# Aaarrrrrghhhhhh!  Double IRS Tax Payment...Any Suggestions?



## Egret1986 (Apr 25, 2011)

Just got back from a week of vacation, and decided I needed to look over the checking account.  Seems on 4/15, my check to the IRS cleared my bank account.  Also on that date, an automatic debit for the same amount to the IRS was deducted from my account.  I don't remember setting this up through TurboTax, but I must have.  When I think IRS, I think bureacratic (sp) government entity.  Would you try to contact them or wait for things to shake out?  It's a good chunk o' change, but nothing that's going to keep me from feeding the kids.  All I can do right now is shake my head, sigh, and know that I've got to deal with something else that I personally am responsible for creating.  


PS....Thanks, Tuggers, for being there for me when I'm just not sure what to do!


----------



## Passepartout (Apr 25, 2011)

I have made inadvertent overpayment and had them automatically- and unbeknownst to me refund the amount- with interest. Better interest than in the bank (6%iirc). Problem is you don't know when it will show up. I don't know if they will issue you a paper check or electronically refund the overpayment, but it will happen.

Jim Ricks


----------



## Luanne (Apr 25, 2011)

I accidentally overpaid my state tax and got the refund back about a week ago.


----------



## MichaelColey (Apr 25, 2011)

I accidentally overpaid a couple years ago and they sent a check.  I don't remember how long it took, but it seemed like it was within a month or so.


----------



## IngridN (Apr 26, 2011)

Same here. I had overlooked an estimated payment and received the refund about one month after I had filed.

Ingrid


----------



## Talent312 (Apr 26, 2011)

This blurb from the IRS website provides two numbers you might call for assistance:

Taxpayers should call the Treasury Financial Agent, Customer Service, at *1-888-353-4537*, toll-free, to cancel a payment or to report problems such as... Customer Service is available 24 hours a day, 7 days a week...
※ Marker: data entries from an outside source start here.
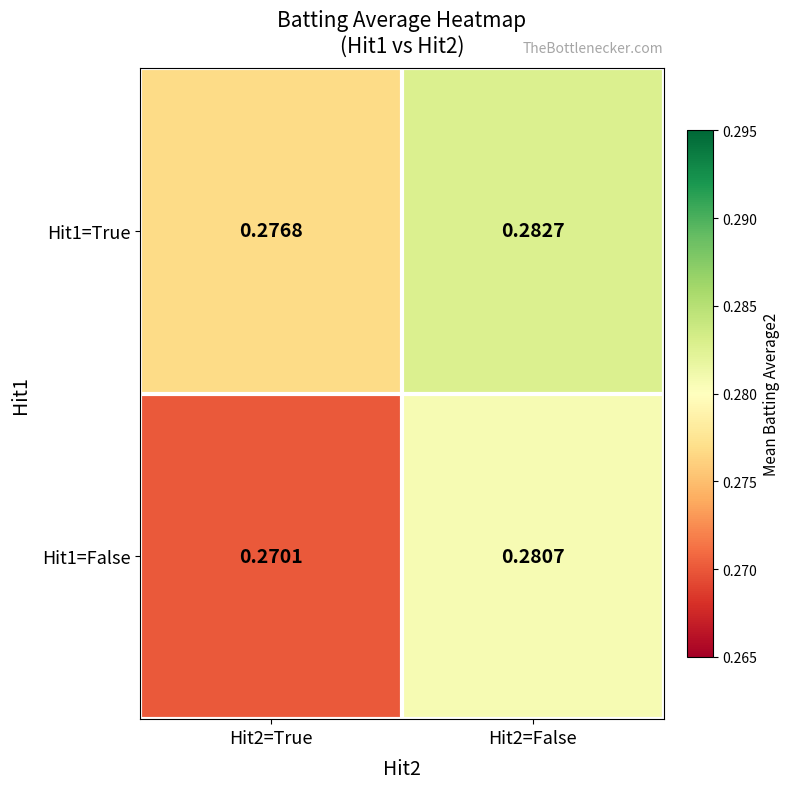

How many distinct data groups are displayed?

2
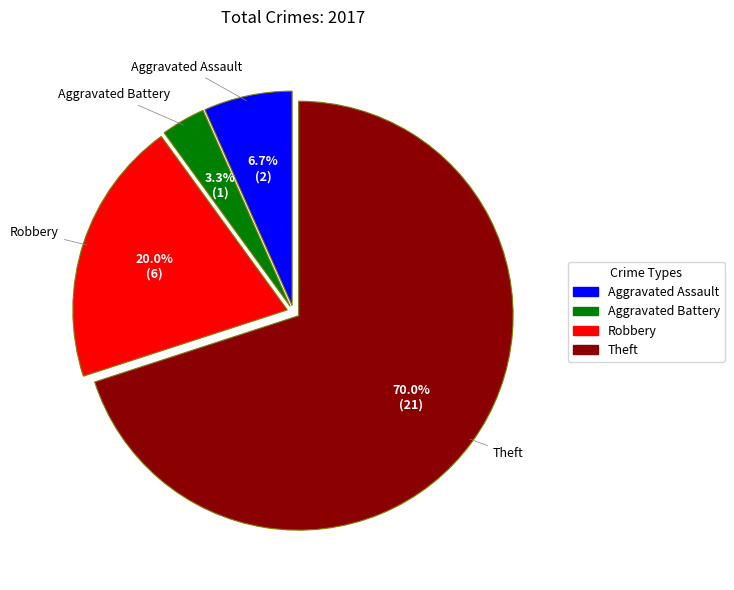

The Aggravated Battery slice represents 16% of the pie. True or false?

False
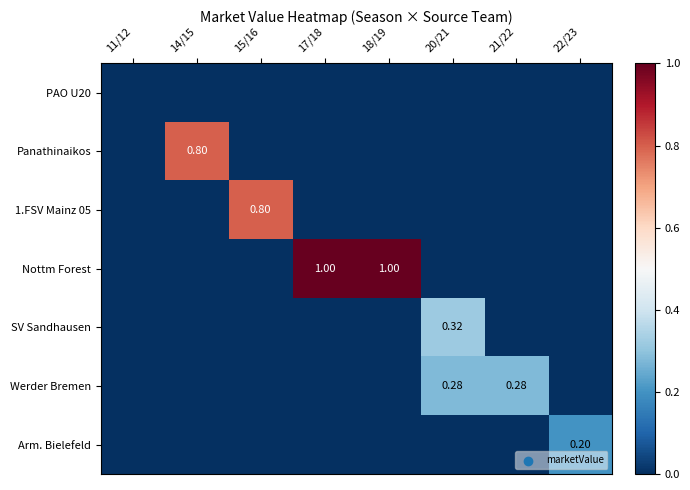

Is it true that PAO U20 equals 0.0 at 20/21?

True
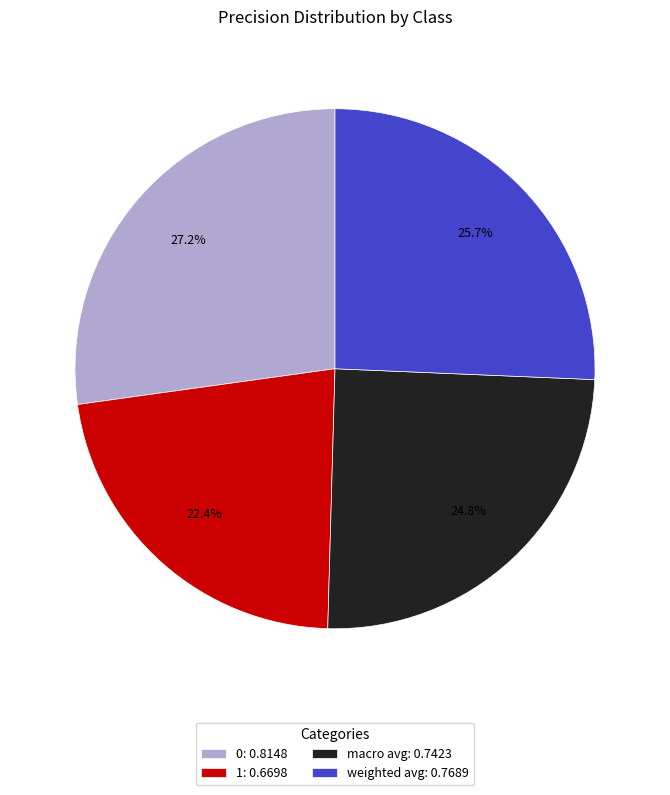

What percentage is the 0 slice, to the nearest percent?

27%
Taxpayers may also call *1-888-353-4537* to inquire about payments but should wait at least 7 - 10 days after the e-file return is accepted before calling...

Contact the IRS immediately at *1-800-829-1040* if there is an error in the amount withdrawn. If Treasury causes an incorrect amount of funds to be withdrawn from a bank account, Treasury is responsible for returning any improperly transferred funds.


----------



## Egret1986 (Apr 27, 2011)

*Thanks everyone!  Decided to give them a call tonight.*

The person on the other end of the telephone was quite helpful.  Took quite awhile to get through to someone.  He indicated I'd have to wait until sometime in June to get the refund, but that it will happen.  He said they process the returns that have refunds (no tax due) first, then process the ones that owe after that.  Since I owed, they will get to me around June 1.

"I have made inadvertent overpayment and had them automatically- and unbeknownst to me refund the amount- with interest. Better interest than in the bank (6%iirc). Problem is you don't know when it will show up. I don't know if they will issue you a paper check or electronically refund the overpayment, but it will happen.

Jim Ricks"

Wow, interest.  After telling someone at work about my situation, they joked "yeah, you ought to ask if they're going to pay you interest...don't count on it...ha, ha, ha."


----------